The most expensive government shutdown in history cost about $3 billion. That is what the Congressional Budget Office calculates was permanently taken out of the US economy during a 2019 standoff.
Now, with another shutdown looking increasingly likely to commence in just 13 days, the odds appear to be increasing daily that the price tag this time around could run even higher.
Between deeply entrenched sides — including House Republicans reportedly engaging in shouting matches behind closed doors and openly scoffing at the costs of a shutdown — as well as new risks posed by wary credit rating agencies, the coming shutdown could enter into uncharted fiscal territory, especially if a shutdown grows protracted.
The costs to the government and US economy grow with each passing day of shutdown and, while much of the held up money is belatedly spent when the government reopens, studies have documented that billions of dollars are likely to be lost permanently.
"This is a real thing that impacts people's lives and it doesn't seem to be a big factor in whether something gets done on time or not," notes Casey Burgat of the Graduate School of Political Management at The George Washington University.
"It's just something after the fact that we all point to and say, ‘Man, that was dumb.’"
How stoppages work
How long could the coming shutdown last?
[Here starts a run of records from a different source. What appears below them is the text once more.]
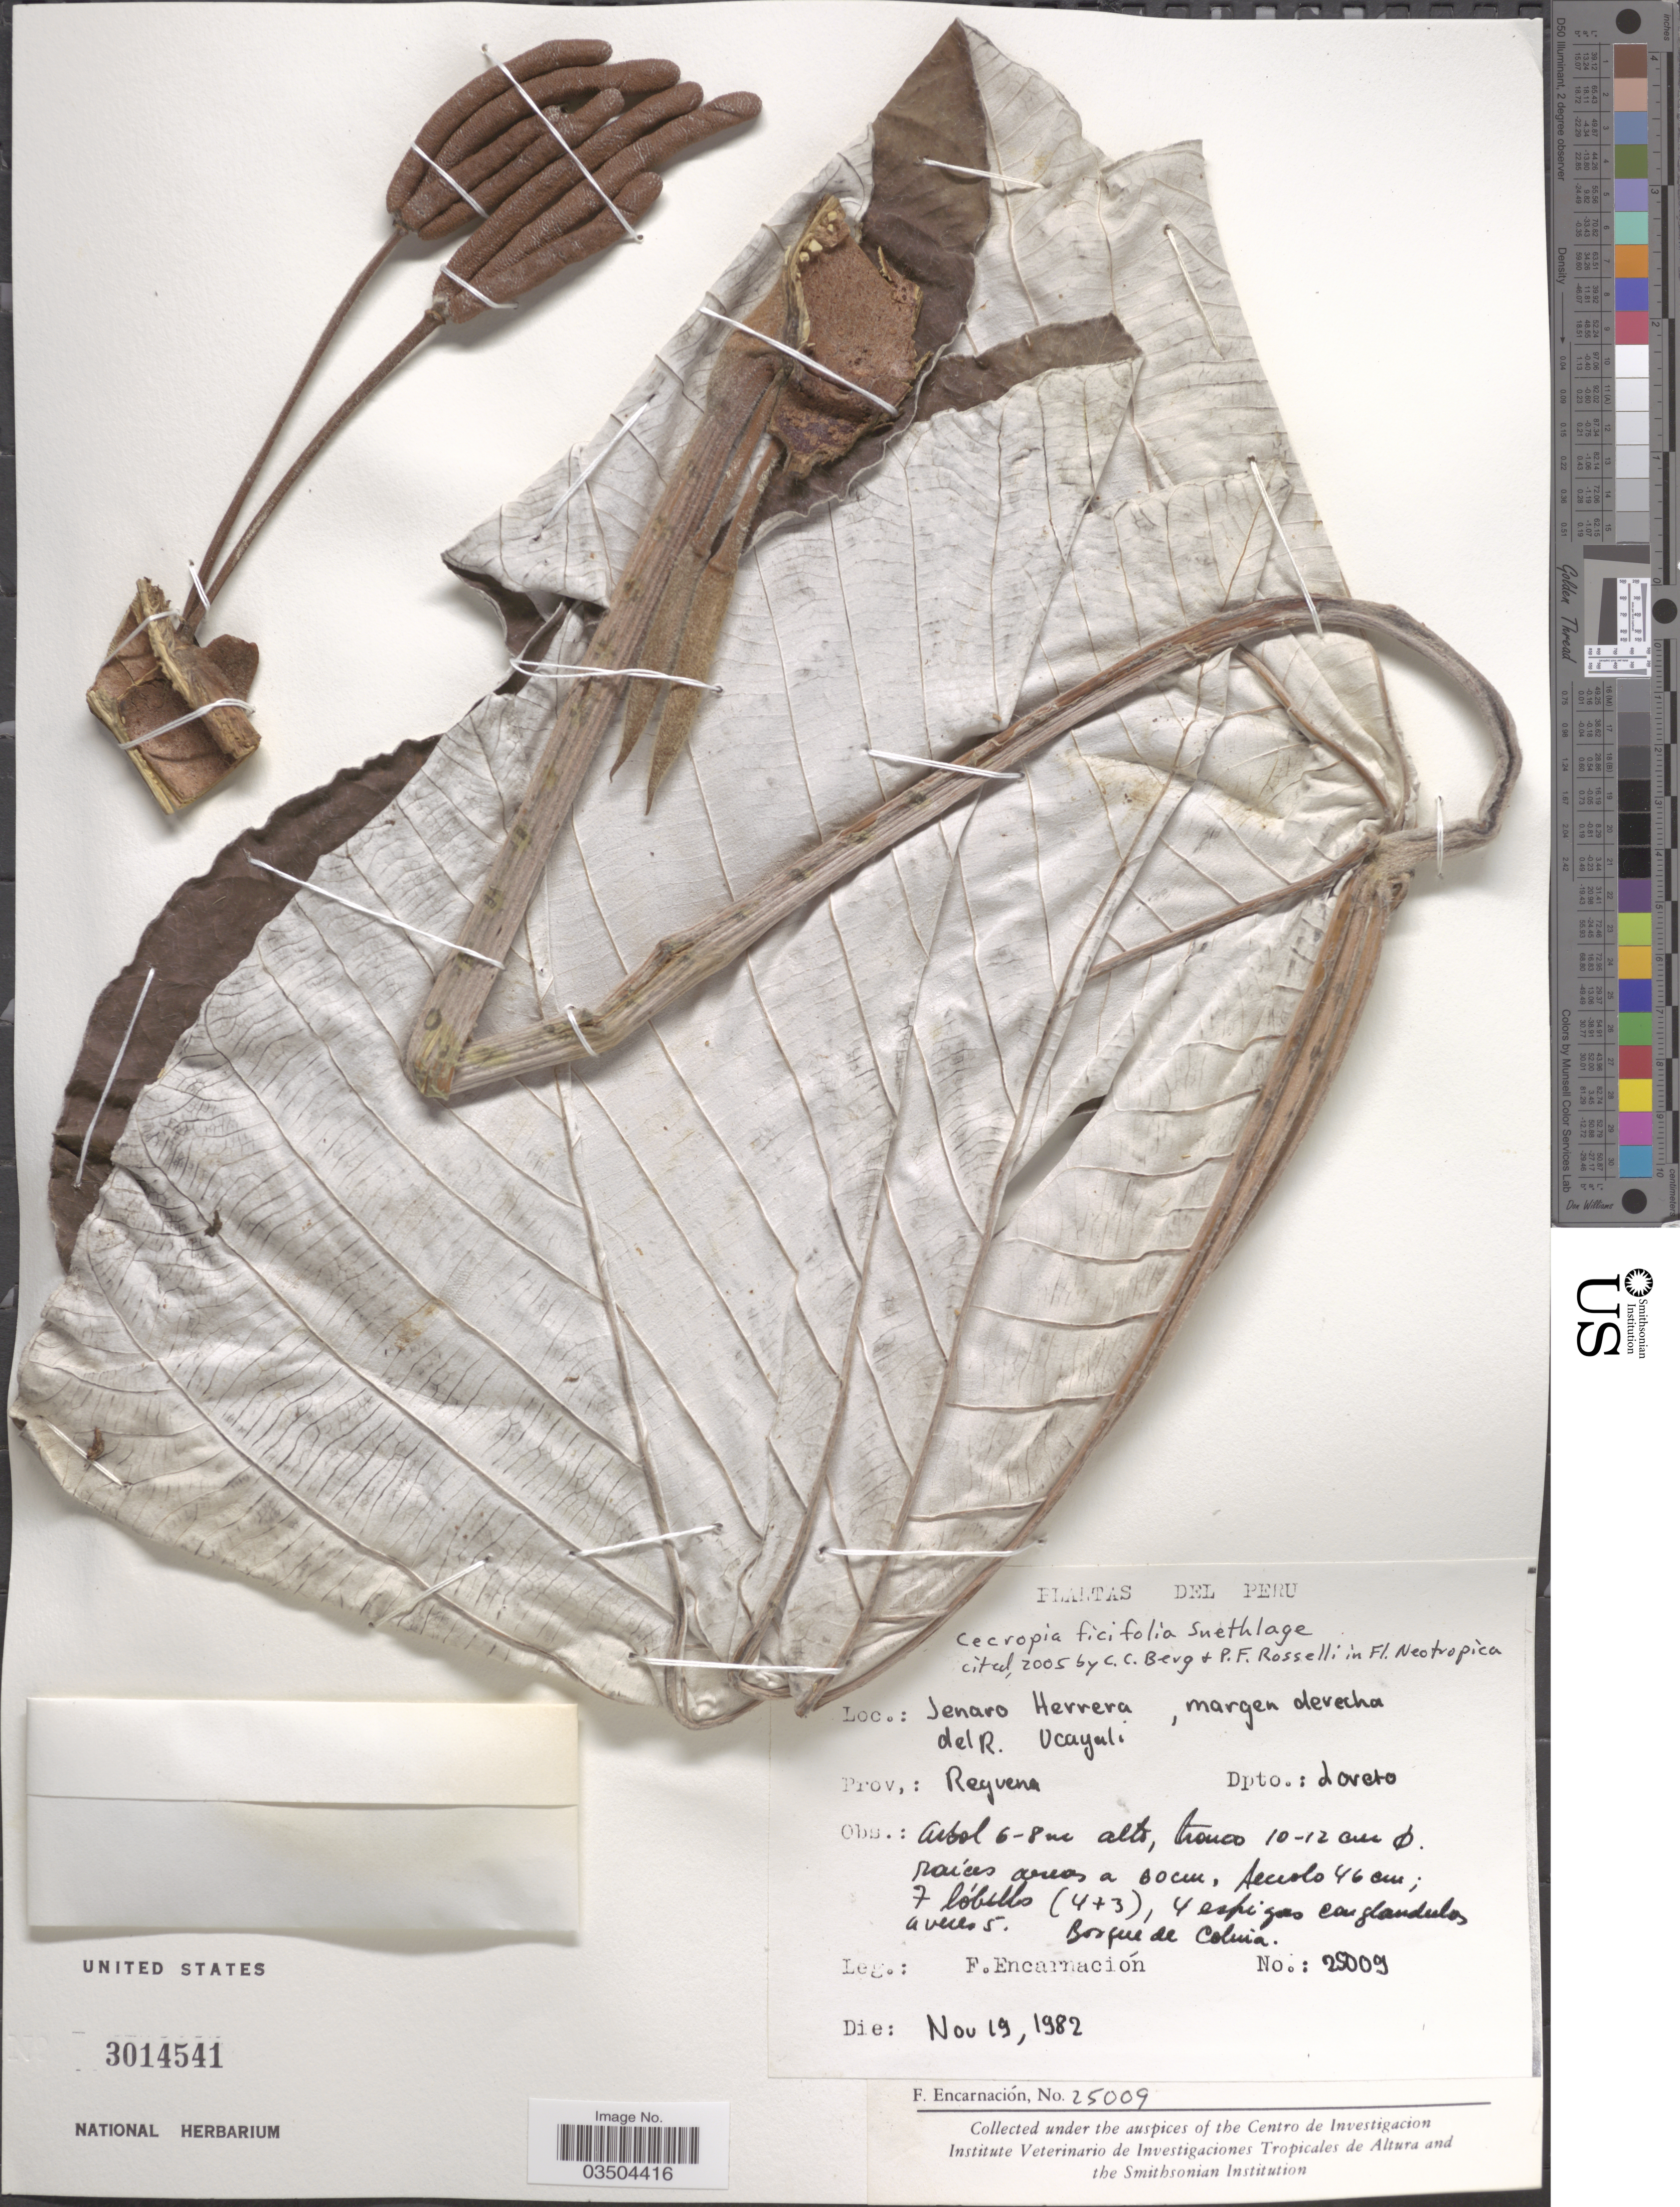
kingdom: Plantae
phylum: Tracheophyta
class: Magnoliopsida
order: Rosales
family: Urticaceae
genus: Cecropia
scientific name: Cecropia ficifolia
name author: Snethlage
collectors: F. Encarnación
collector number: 25009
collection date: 1982-11-19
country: Peru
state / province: Loreto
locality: Jenaro Herrera, margen derecha del R. Ucayali. Prov.: Reguena, Dpto.: Loreto.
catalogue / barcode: US 3014541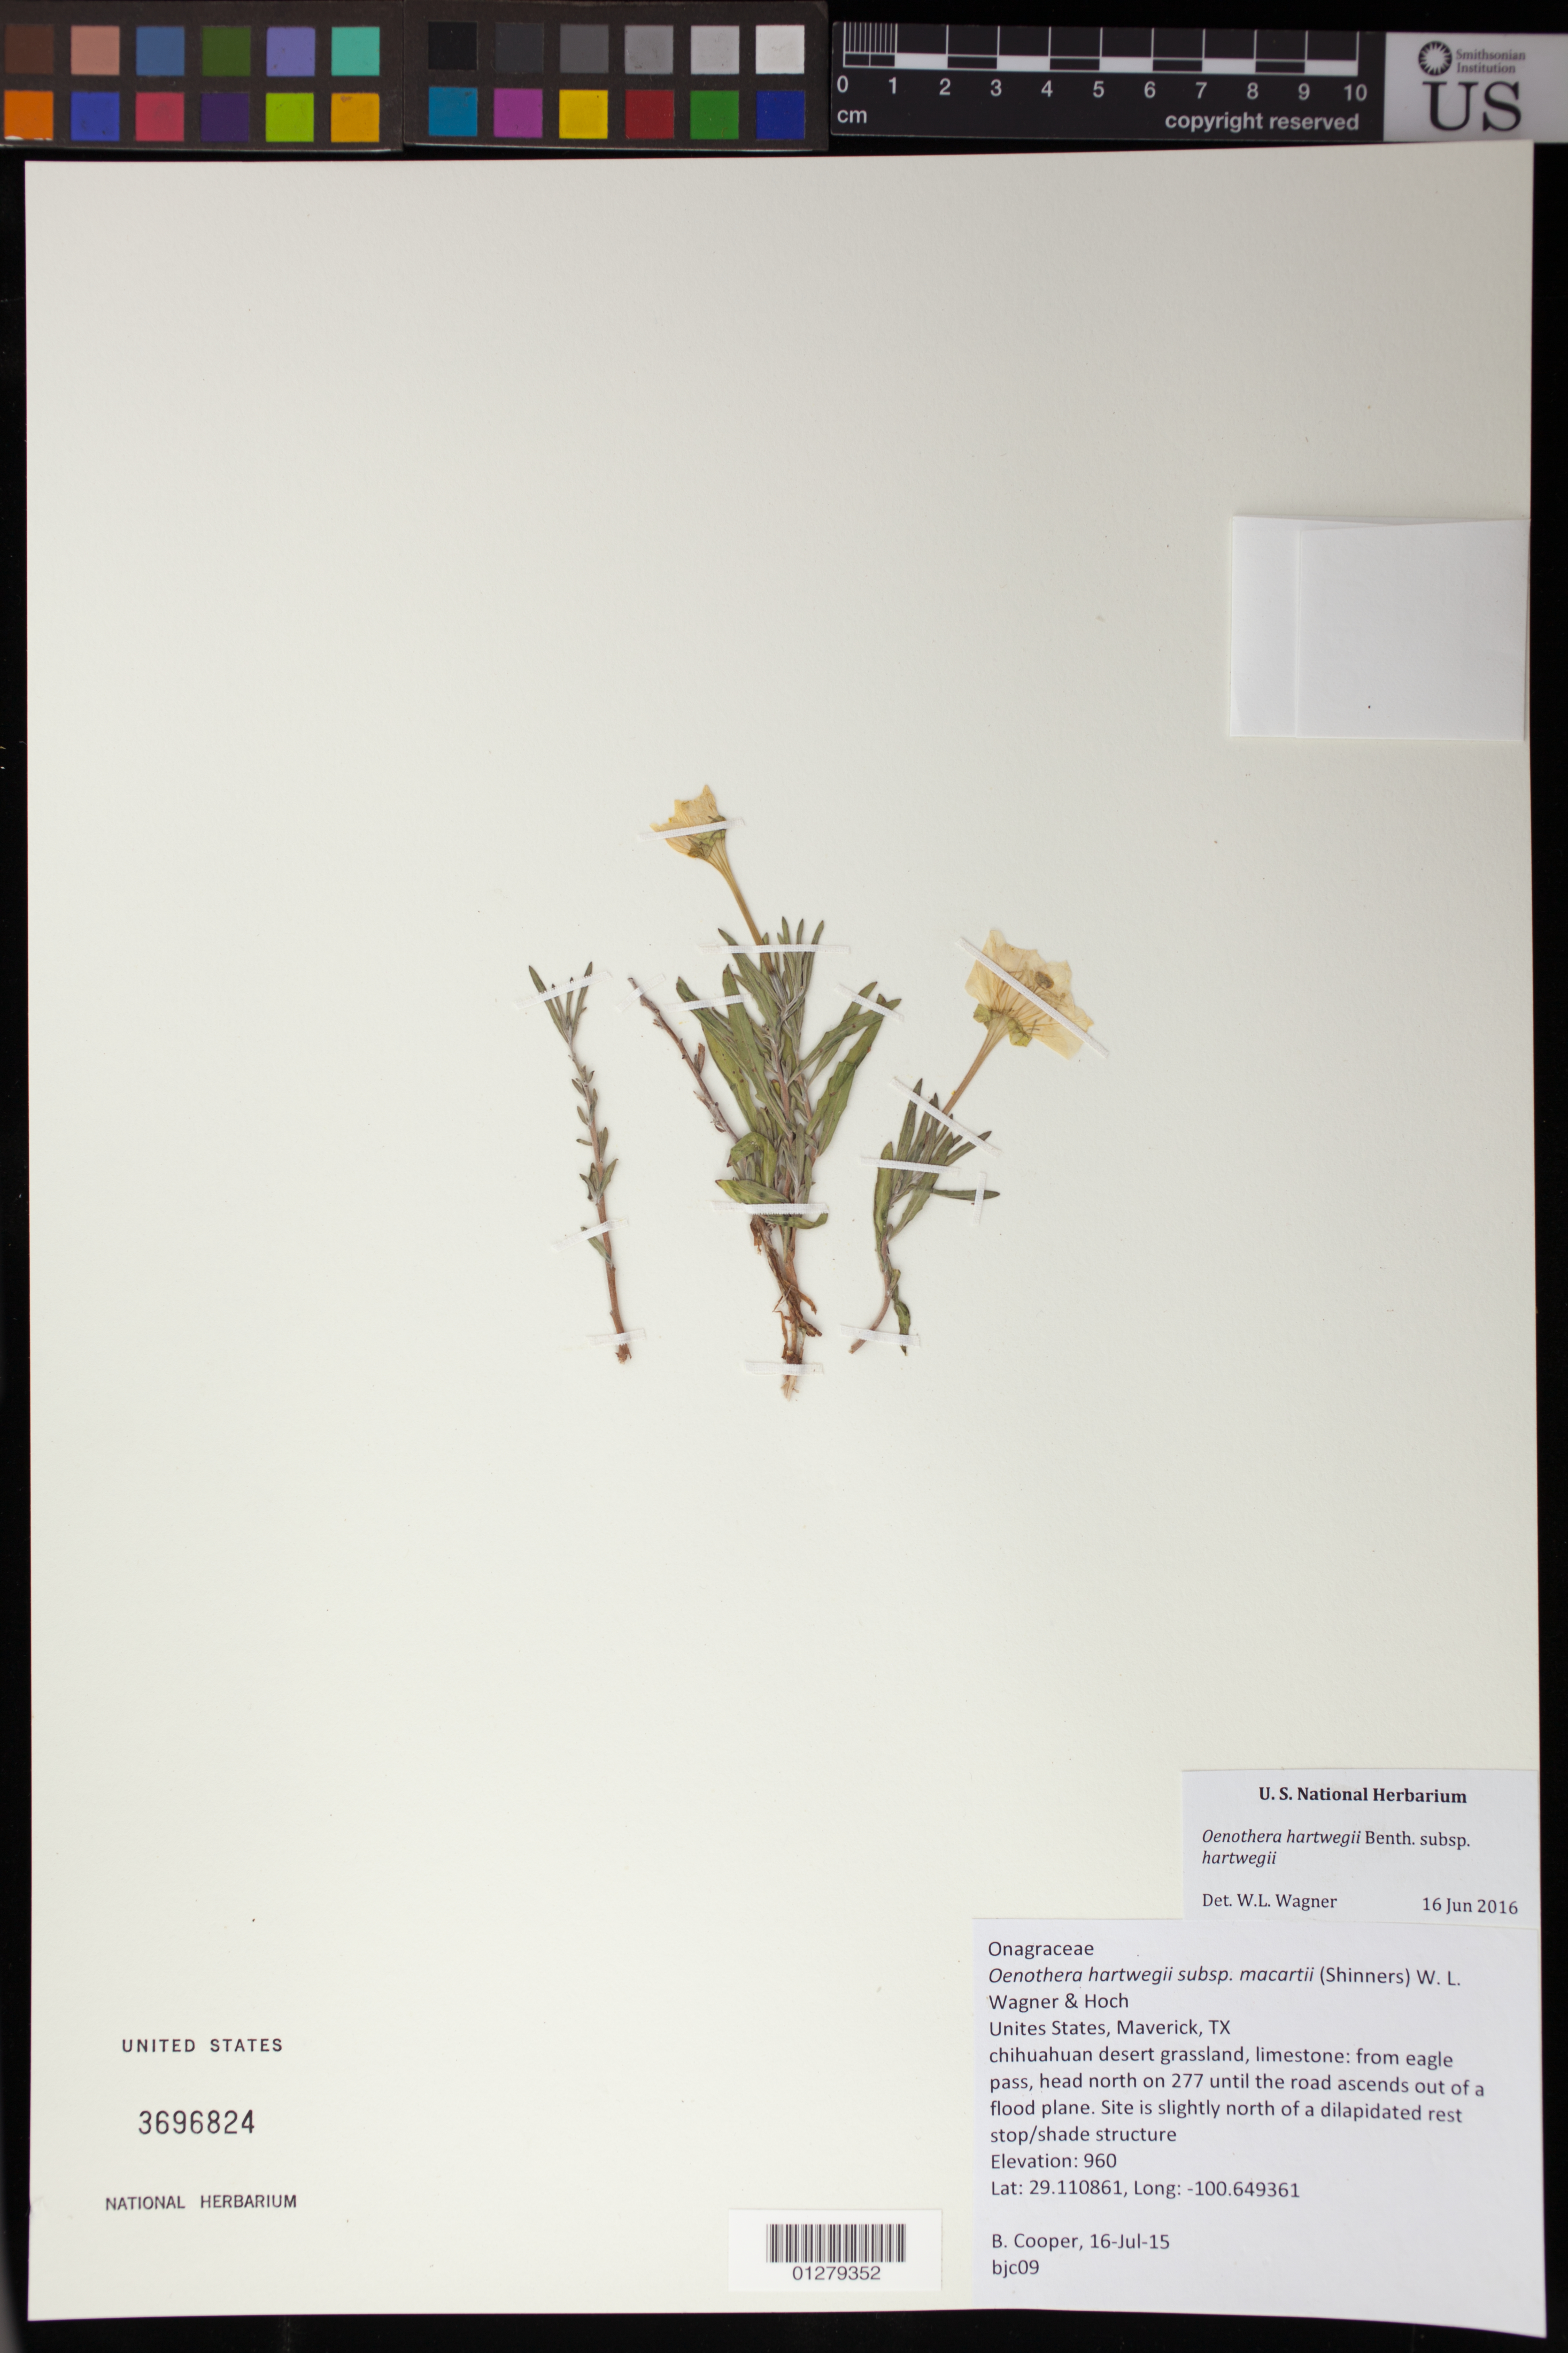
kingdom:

Goldman Sachs said in a recent note that its baseline expectation was two to three weeks, with Strategas Securities similarly looking at "about two weeks" as a strong possibility.
Those estimates — which plenty in Washington say are underplayed — would immediately rank among the longest shutdowns in history.
Others are pondering much longer and historically unprecedented timelines. Moody’s Analytics chief economist Mark Zandi has floated the idea of a shutdown that stretches throughout the entire fourth quarter, smashing the all-time record of 35 days and cutting 1.2 percentage points from fourth quarter growth.
Meanwhile, many conservative Republicans have sought to downplay the effects. Rep. Andy Biggs (R-Ariz.) characterized a shutdown as simply "a temporary pause in nonessential spending that would allow us to get our fiscal house in order." Adds Rep. Bob Good (R-VA): "We shouldn’t fear a government shutdown."
As they point out, much of the federal government continues normally in a shutdown. Programs such as Social Security and Medicare are unaffected.
But other programs that do rely on annual appropriations incur significant costs. These agencies must spend thousands of hours to develop contingency plans before a shutdown and then it is typical for furloughed workers to eventually be paid for their time.
Other federal workers — such as TSA agents in past shutdowns — are asked to report to work but don’t get paychecks until the government reopens.
It was just after the end of the longest shutdown in American history, which occurred from Dec. 22, 2018 until Jan. 25, 2019 and centered on a fight between then-President Trump and lawmakers over funding for a border wall, that the CBO analyzed the costs.
It estimated that the partial shutdown delayed $18 billion in federal spending and lowered the GDP in the first quarter of 2019 by $8 billion. Much of that shortfall was made up when the government reopened, but $3 billion was permanently lost due to furloughed federal workers, delays in federal spending, and a reduction in aggregate demand.
The report’s authors also note that "estimates do not incorporate other, more indirect negative effects of the shutdown, which are more difficult to quantify but were probably becoming more significant as it continued."
Those costs came in spite of a stoppage that was deemed a "partial" shutdown as Congress had enacted five of its 12 appropriations bills that year without drama.
This year, Congress hasn't found agreement on a single area of appropriations, increasing the likelihood of a full shutdown with wider costs this time around.
A new risk: Credit ratings
In addition to the direct economic costs, observers also see a new economic threat this time from the world of credit ratings.
In August, Fitch downgraded the US government's top credit rating and cited government dysfunction as a key reason for doing so. The move made it the second major agency to downgrade the US after the S&P did so back in 2011.
Moody’s is the last major agency to give the US Treasuries a clean AAA rating but Jeannette Lowe, Strategas Securities managing director of policy research, says that could be at risk.
"One thing that we're watching for with this current shutdown is would Moody's potentially put the US on a credit ratings watch during the shutdown because of it," she said in a recent Yahoo Finance appearance, adding that such a move would be a "significant event for financial markets in our view."
Even if a downgrade doesn’t happen, Fitch and others worried about US dysfunction “will get more ammunition for that argument” in the weeks ahead, notes Greg Valliere, chief US policy strategist at AGF Investments.
At the moment, an extended standoff seems increasingly likely based on newly bellicose statements made this week. Even Speaker McCarthy’s agreement with his right flank on Tuesday to launch an impeachment inquiry didn’t appear to lessen the shutdown pressure.
More and more expect it to be a lengthy affair. "This has all the ingredients of a protracted showdown," notes Gordon Gray of the American Action Forum.
He then added another sour note, pointing out how few shutdowns have ended with America in an improved fiscal position.
"It's costly [and] what do we get for that? Nothing" he says, adding wryly "the past episodes of shutdowns have not produced a reinvigorated republic."
Ben Werschkul is Washington correspondent for Yahoo Finance.